VTNG Child & Youth Program provides a supportive environment for children and youth through activities and events specifically designed to encourage personal growth, strength of character, resilience and moral development in peacetime and through the cycles of deployment.
VTNG Child & Youth Program Goals
Education ~ Resilience ~ Access ~ Opportunity ~ Readiness ~ Communication ~ Outreach
Child & Youth Programs Feature Story
The leaves no longer hang from the branches, they have fallen in the recent wind filled days. This tells me that the Northeast is in for six (6) months of winter, ugh. Don’t get me wrong I enjoy winter; the snow, ice & cold.. I will say, “the COLD could not be so cold, when at it’s coldest.”
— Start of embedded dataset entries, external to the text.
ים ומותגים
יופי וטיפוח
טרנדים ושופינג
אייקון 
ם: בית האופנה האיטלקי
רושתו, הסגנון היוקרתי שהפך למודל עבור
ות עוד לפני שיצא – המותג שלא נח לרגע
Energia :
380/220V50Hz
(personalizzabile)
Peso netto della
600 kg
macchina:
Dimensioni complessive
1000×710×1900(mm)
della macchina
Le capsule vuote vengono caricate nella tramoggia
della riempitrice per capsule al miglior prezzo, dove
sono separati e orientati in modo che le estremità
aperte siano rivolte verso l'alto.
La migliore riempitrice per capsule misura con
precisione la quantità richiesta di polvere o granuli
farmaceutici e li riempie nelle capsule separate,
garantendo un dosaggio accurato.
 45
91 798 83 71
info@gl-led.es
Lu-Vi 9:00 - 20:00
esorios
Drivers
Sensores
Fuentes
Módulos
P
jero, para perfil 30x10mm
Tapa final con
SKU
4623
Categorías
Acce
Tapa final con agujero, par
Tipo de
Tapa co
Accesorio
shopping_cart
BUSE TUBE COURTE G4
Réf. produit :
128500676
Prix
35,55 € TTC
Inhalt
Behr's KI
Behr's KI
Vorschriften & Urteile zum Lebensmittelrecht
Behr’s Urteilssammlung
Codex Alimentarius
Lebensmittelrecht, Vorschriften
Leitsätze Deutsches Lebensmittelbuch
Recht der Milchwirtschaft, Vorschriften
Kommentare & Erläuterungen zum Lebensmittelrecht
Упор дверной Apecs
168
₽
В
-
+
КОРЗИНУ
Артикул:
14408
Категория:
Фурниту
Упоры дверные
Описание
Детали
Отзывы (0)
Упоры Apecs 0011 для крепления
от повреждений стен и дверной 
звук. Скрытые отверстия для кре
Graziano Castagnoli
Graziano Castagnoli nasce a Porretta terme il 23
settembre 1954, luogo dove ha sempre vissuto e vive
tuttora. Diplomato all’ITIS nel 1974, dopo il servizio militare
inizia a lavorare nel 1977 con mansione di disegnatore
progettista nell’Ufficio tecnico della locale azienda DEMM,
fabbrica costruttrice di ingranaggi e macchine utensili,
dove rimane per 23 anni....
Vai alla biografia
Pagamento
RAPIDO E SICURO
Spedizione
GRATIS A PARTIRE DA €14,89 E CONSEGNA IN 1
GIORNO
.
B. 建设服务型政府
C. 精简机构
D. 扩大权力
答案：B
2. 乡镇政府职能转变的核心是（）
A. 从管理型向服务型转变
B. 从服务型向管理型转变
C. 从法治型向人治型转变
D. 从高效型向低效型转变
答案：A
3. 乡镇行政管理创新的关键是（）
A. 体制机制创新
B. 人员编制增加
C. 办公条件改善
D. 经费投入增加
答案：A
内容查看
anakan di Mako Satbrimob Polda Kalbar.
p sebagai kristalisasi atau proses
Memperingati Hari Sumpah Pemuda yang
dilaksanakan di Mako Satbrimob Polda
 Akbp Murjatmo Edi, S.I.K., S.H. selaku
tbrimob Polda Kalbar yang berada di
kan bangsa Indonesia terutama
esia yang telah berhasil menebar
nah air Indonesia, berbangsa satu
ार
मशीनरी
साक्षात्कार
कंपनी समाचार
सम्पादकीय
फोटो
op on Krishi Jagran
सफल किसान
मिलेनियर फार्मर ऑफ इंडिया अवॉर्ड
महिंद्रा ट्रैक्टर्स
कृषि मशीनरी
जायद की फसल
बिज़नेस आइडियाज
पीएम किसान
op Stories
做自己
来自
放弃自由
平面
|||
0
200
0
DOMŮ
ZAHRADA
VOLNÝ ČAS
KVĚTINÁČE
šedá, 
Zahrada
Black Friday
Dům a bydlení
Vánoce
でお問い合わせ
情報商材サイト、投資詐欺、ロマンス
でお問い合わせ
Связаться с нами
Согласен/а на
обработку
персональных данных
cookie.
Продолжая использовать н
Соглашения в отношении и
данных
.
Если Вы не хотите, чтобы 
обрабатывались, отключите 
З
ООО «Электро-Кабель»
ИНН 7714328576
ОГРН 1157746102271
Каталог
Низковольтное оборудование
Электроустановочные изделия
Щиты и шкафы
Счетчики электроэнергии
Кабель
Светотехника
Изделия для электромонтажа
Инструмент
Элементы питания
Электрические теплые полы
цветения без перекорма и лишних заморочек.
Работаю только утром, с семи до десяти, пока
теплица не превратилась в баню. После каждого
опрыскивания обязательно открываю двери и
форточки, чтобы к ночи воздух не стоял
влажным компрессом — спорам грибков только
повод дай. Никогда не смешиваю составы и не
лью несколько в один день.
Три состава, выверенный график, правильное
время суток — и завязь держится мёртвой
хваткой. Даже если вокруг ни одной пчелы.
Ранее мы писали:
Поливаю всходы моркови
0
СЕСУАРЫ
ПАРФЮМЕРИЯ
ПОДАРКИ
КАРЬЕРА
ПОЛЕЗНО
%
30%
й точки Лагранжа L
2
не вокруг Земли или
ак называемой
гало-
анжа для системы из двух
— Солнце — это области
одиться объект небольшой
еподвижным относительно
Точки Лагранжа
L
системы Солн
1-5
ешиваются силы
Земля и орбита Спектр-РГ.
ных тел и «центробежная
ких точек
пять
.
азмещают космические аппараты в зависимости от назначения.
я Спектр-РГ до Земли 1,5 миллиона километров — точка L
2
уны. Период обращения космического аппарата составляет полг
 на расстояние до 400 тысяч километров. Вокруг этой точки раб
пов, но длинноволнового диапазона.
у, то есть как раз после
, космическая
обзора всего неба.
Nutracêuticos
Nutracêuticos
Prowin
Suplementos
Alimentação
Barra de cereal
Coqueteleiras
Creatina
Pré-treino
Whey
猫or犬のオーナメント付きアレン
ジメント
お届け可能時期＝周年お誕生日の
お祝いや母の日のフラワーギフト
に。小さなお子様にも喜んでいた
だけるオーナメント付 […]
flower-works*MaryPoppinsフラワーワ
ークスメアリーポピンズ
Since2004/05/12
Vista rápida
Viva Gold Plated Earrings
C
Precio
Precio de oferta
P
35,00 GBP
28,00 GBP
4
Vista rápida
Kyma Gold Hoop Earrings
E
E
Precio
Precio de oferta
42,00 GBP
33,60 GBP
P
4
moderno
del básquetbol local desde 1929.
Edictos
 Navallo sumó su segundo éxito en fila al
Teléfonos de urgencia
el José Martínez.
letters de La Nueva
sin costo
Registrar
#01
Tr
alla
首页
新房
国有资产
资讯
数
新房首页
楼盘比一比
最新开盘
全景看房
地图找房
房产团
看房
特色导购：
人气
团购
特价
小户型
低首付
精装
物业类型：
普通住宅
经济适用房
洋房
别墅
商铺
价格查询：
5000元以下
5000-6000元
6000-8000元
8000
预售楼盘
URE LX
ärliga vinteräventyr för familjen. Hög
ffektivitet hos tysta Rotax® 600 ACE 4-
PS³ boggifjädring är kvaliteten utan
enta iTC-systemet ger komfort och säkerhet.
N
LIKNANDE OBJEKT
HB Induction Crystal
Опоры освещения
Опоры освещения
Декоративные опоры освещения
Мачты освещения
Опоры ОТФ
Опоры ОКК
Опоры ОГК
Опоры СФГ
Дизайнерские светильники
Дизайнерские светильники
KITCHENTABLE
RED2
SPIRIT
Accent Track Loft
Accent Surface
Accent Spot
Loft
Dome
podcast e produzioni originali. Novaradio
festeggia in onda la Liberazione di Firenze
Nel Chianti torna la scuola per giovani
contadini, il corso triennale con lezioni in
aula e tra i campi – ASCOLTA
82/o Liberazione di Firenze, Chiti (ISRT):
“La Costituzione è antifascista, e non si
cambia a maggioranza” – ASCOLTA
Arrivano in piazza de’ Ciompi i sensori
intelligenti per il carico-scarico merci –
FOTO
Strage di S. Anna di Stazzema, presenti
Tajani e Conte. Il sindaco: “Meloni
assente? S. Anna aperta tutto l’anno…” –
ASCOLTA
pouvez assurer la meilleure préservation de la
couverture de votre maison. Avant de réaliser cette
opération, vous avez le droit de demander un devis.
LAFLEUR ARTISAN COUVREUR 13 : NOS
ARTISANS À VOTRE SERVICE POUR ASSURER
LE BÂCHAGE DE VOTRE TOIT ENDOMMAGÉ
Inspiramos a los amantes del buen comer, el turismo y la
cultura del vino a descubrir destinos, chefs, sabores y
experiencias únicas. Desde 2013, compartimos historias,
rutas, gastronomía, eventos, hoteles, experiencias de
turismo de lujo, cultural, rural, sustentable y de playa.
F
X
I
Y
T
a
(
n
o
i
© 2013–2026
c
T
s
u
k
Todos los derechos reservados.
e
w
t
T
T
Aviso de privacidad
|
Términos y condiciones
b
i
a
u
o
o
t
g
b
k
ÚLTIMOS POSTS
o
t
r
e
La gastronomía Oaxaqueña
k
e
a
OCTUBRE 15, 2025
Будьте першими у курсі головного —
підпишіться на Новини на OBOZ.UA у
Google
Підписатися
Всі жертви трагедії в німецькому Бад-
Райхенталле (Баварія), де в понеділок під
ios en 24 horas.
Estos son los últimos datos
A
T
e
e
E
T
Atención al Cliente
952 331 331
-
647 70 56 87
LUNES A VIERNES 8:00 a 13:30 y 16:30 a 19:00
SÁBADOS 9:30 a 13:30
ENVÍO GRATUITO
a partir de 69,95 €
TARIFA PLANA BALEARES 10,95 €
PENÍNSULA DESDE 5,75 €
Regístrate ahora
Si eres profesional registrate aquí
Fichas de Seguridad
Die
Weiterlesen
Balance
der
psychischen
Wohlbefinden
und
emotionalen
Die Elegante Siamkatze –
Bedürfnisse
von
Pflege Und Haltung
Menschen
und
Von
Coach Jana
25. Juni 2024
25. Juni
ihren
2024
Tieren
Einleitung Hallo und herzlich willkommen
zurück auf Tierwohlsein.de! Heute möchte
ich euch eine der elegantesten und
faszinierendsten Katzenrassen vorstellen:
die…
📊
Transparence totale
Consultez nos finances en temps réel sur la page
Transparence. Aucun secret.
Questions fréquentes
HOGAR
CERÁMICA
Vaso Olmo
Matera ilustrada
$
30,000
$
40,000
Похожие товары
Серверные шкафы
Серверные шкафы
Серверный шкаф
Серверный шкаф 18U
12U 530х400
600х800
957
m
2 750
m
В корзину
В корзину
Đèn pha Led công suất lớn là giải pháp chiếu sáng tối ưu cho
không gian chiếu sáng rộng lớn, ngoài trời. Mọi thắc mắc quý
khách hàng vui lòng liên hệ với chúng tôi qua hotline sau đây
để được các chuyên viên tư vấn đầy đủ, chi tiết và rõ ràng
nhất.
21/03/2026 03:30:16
This paragraph wreaks of “Confirmation Bias.” Understanding Confirmation Bias better allows us to
see the entire picture and to engage in Problem Solving, our next MRT Skill. University of Pennsylvania’s Penn Master Resilience Training materials define Confirmation Bias as: “the tendency to notice the evidence that fits our thoughts and beliefs and to miss the evidence that contradicts our thoughts and beliefs.” Our brains do this automatically and will support our current beliefs, making it harder for us to gain a new perspective and change our minds.
Confirmation Bias happens automatically, outside of our level of awareness. It tends to be stronger for core beliefs (Icebergs-remember last month’s article) like, “x group of people are lazy” or “I’m a great athlete,” than it is for Heat-of-the-Moment thoughts like “it’s hot outside today” or “I need a haircut.” This natural tendency operates on both positive and negative thoughts. Either way, it can under-mine resilience causing you to miss information thereby making it more difficult to see situations accurately. To combat Confirmation Bias we need to use one of the Resilience Core Competencies = “Mental Agility”. Penn Master Resilience Training says that Mental Agility is “being flexible and accurate in the way you think.” As well as, this thinking needs to be “Flexible, Accurate and Thorough (F.A.T.).” We can use this competency to fight Confirmation Bias by asking fair questions, and not leading questions. A leading question would sound like: “How many times did you get a bad grade?” A fair question would sound like: “How did you do on tests over the last year?”
Here are a few steps to take when asking:
1. Write down your thought or belief.
2. Ask questions to see both sides.
3. Ask others to help you see what you are missing.
The last one will assist you in evaluating the accuracy of a
thought, because the other person can help you gather
evidence that is being missed. It is imperative that you select someone who does not share the belief in question. Now go forth and combat your naturally occurring
Confirmation Bias using your amazing Mental Agility.